Il s’agit de virus intestinaux nommés réovirus. Après des expériences menées sur des souris porteuses d’une mutation génétique (DQ8) les rendant prédisposées à contracter la maladie cœliaque, ces rétrovirus humains ont causé une réaction inflammatoire ainsi qu’une perte de la tolérance orale au gluten. Une autre souche proche du virus, mais génétiquement différente semble n’avoir eu aucun effet direct. Cependant, celle-ci peut « affecter de manière permanente le système immunitaire et ouvrir la voie à une réaction excessive au gluten » simplement en augmentant la quantité d’anticorps présents dans l’intestin.

Les recherches ne s’arrêtent pas là puisque de tels virus pourraient également être à l’origine de diabète infantile de type 1, ce qui était d’ailleurs supposé depuis des années. En effet, de nombreux enfants mangent leurs premières céréales au gluten à l’âge de 6 mois environ lorsque leur système immunitaire n’est pas encore très performant et résistant aux virus.

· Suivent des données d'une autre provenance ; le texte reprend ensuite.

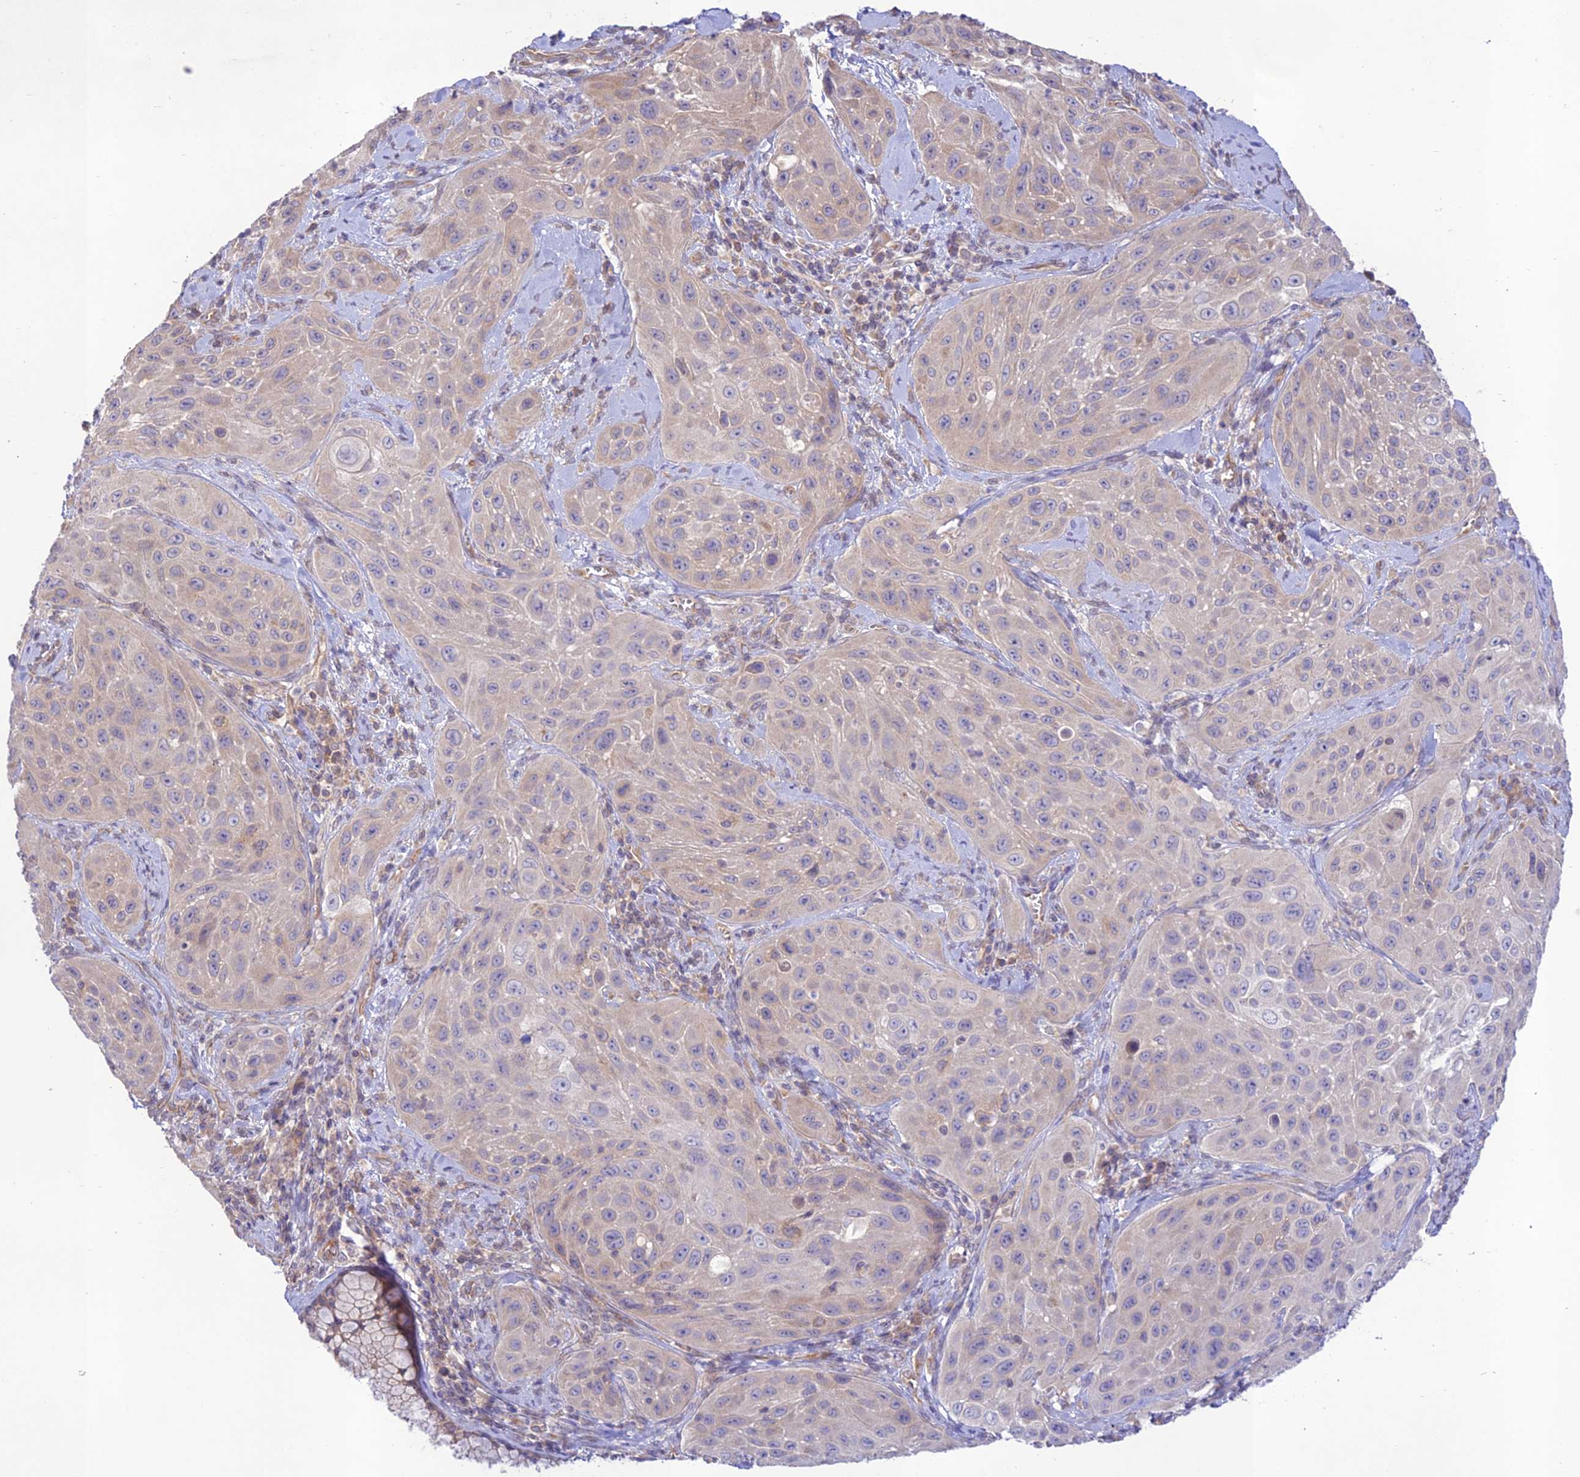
{"staining": {"intensity": "weak", "quantity": "25%-75%", "location": "cytoplasmic/membranous"}, "tissue": "cervical cancer", "cell_type": "Tumor cells", "image_type": "cancer", "snomed": [{"axis": "morphology", "description": "Squamous cell carcinoma, NOS"}, {"axis": "topography", "description": "Cervix"}], "caption": "The immunohistochemical stain highlights weak cytoplasmic/membranous positivity in tumor cells of cervical squamous cell carcinoma tissue. The staining was performed using DAB (3,3'-diaminobenzidine), with brown indicating positive protein expression. Nuclei are stained blue with hematoxylin.", "gene": "TMEM259", "patient": {"sex": "female", "age": 42}}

« Pendant la première année de vie, le système immunitaire continue à se former, laissant certains enfants avec des caractéristiques génétiques particulières plus sensibles à ces virus qui peuvent laisser des séquelles intestinales durables »,
explique le Dr Jabri.

La spécialiste estime qu’il s’agit là d’une question épineuse nécessitant des recherches plus poussées. Il faudra assurément penser à vacciner les enfants présentant un risque élevé de développer la maladie cœliaque.